The US standard population is the enumerated population of 1940, both sexes, all races. It is given in Grove and Hetzel (1968: 37).
This was the case in the 1940s, for example. A change in age-specific mortality rates affects the life table population (from which e(0) is calculated) at that and all subsequent ages, so e(0) is more sensitive than the ASDR to young mortality, except in cases where the standard population is weighted toward young ages. In the 1940s in the United States, male death rates attributable to childhood diseases improved more than female death rates, with improvements in both sexes possibly resulting from the introduction of antibiotic drugs or from wartime food rationing, which is redistributive (Drèze and Sen 1989: 181). This change affected e(0) more than it did the ASDR.
Violent causes are: motor vehicle accidents, other accidents, suicide, and homicide. Influenza and pneumonia are listed as a single cause and exclude pneumonia of the newborn.
Analyzing Pearl's table 1, with influenza infection as the dependent variable, the logit coefficient for TB was 0.79 (odds ratio 2.2), controlling for household size (p<0.0005). In other words, among those living in a household with at least one case of active tuberculosis, the odds of getting influenza (i.e., the probability of getting influenza divided by the probability of not getting influenza) were 2.2 times higher for actively tuberculous individuals, compared to nontuberculous individuals in the household. A random sample of households would be preferable to a sample in which each household has at least one known case of TB. However, Pearl did not design the study from the ground up; he was trying to make use of some routine data collected about tuberculous persons.

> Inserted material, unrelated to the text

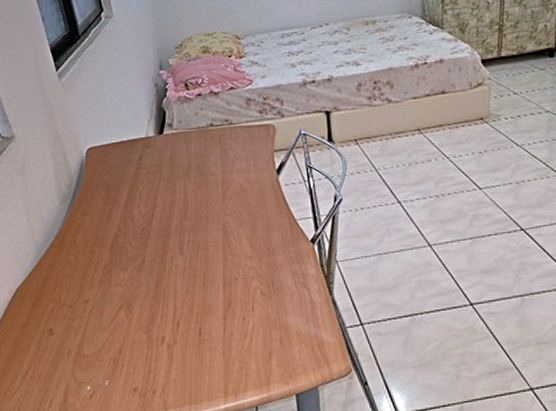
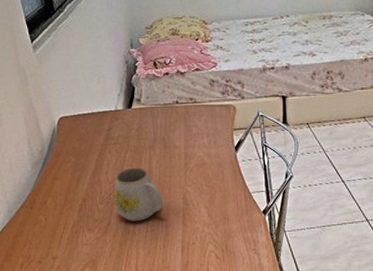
mug: none [147,197,201,258] -> present [114,167,163,221]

The analysis of Pearl's dataset is consistent with an interaction inside the body between the two pathogens. However, there are alternative explanations for the risk factor demonstrated in that analysis, such as occupational exposure to many other people and thus the increased likelihood of having contracted TB in the past as well as contracting influenza in 1918. Tuberculosis kills slowly, and in spite of public health campaigns not all those infected would have stayed away from work.

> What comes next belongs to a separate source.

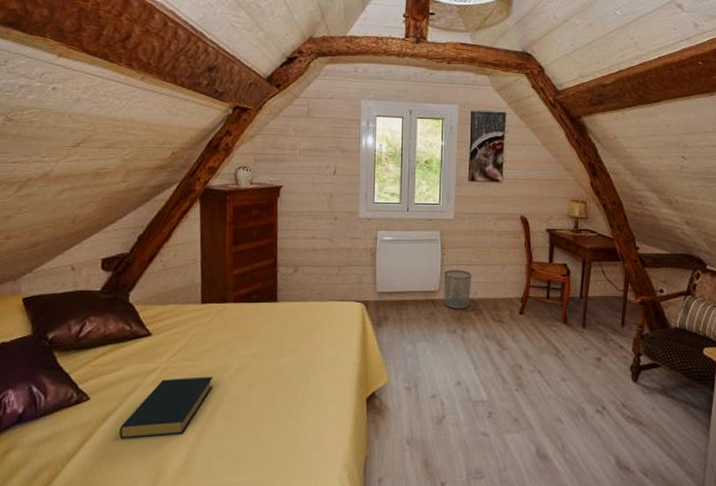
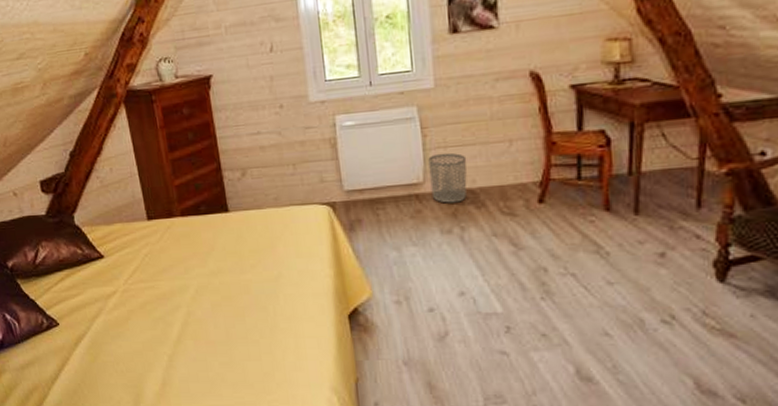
hardback book: present [119,377,214,439] -> none [93,297,176,363]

This was particularly true in the period we consider. In 1905, 1908, 1910–12, and 1915–20, TB death rates peaked at ages 25–34. In 1906–07 and 1909, non-infant TB death rates peaked in the 25–34 age group; in 1913–14, TB death rates peaked in the 35–44 age group. And in 1921–34, TB death rates had a mode in the 25–34 age group. After 1934, reflecting the changing epidemiology and demography of TB, death rates shifted to a unimodal profile, peaking at older ages.

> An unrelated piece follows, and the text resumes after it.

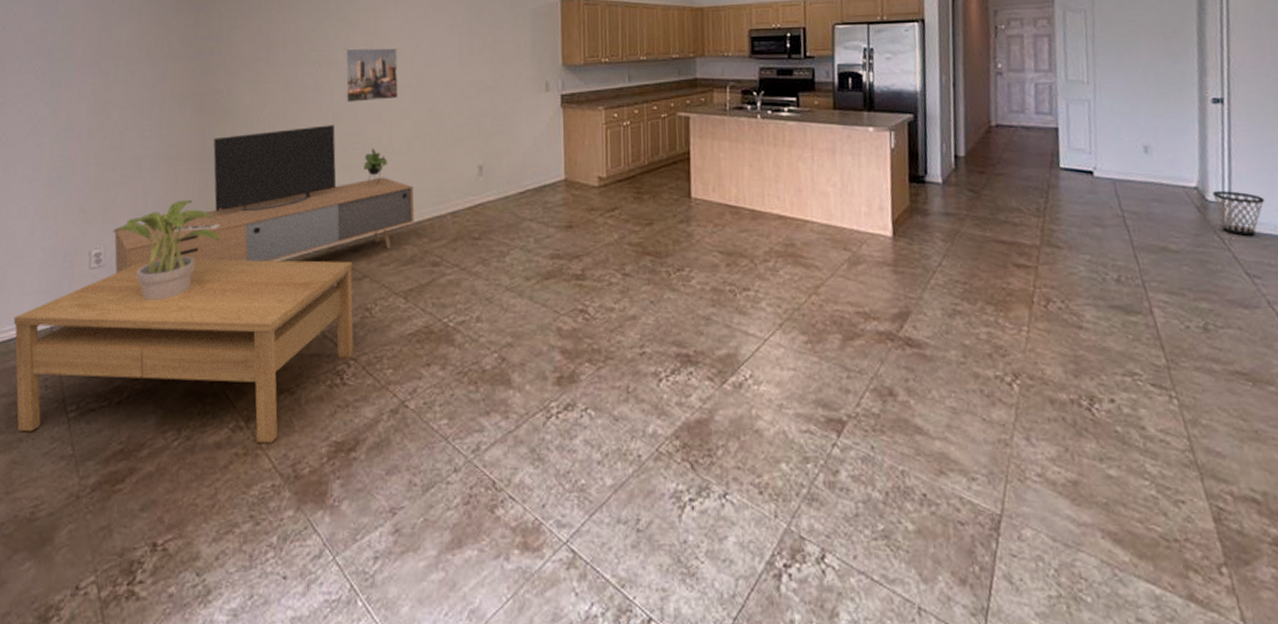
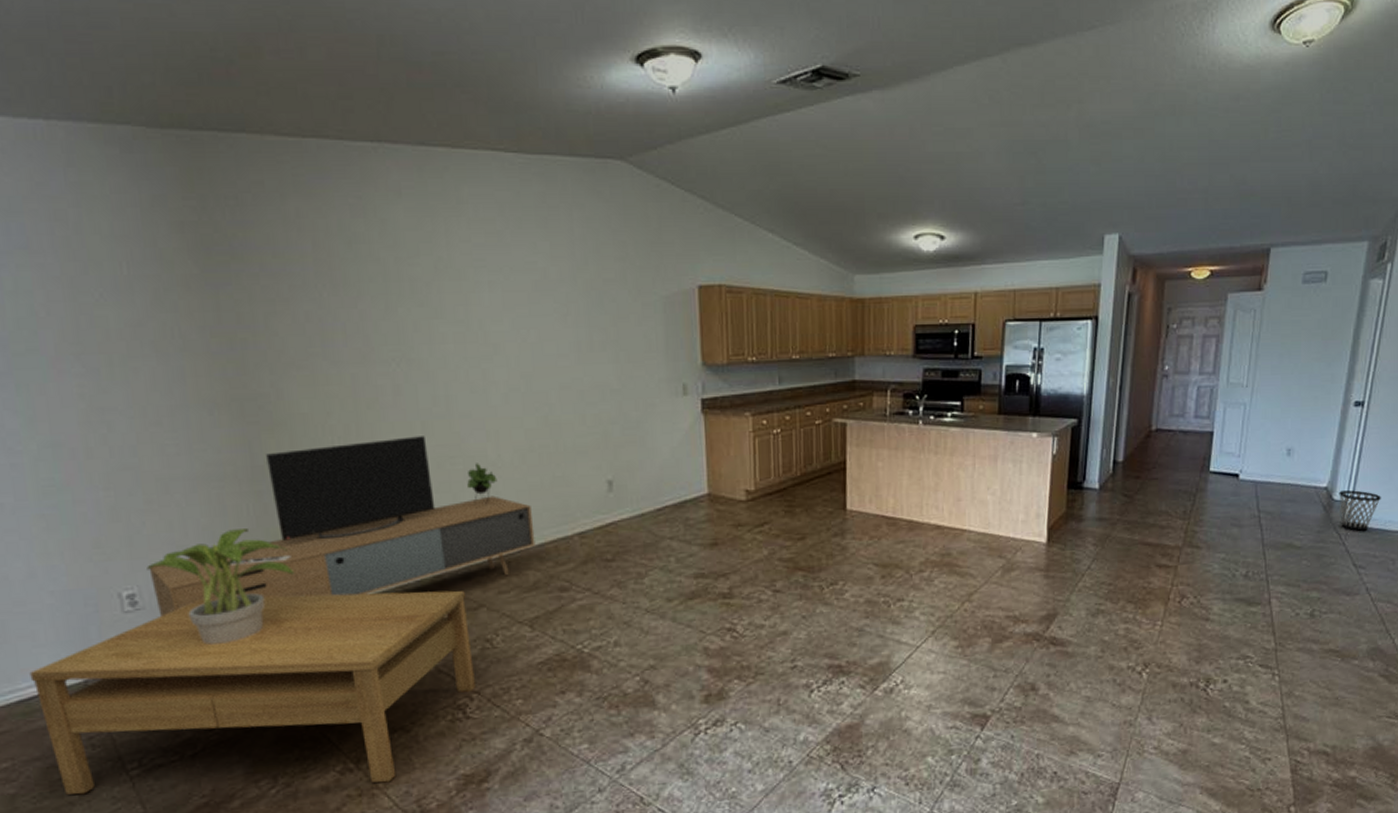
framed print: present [344,47,398,102] -> none [427,341,503,409]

One caveat is the possible effect on TB death rates of American involvement, 1941–45, in World War II. This is hard to assess. Overseas servicemen, as noted earlier, are not included in the vital statistics system of the United States, and TB deaths can take place years after infection.
The exact agreement of excess TB deaths in the analysis with the estimates of the number dead in the 1918 epidemic might be a coincidence, but it is interesting to note that the two figures have the same order of magnitude.
The observation by Drolet (1942: A47), that in rural areas of the United States the sex differential of TB mortality was smaller than in urbanized areas, also points to the importance of transmission in the workplace.
Although the reversal in sign of the male–female ASDR differential for stroke lasted from 1918 to 1925, male rates were barely above female rates for stroke in 1917, whereas in 1916 and before men had a consistently higher ASDR for stroke. Whatever happened to the male–female differential in stroke death rates began in 1917, not in the year of the influenza epidemic.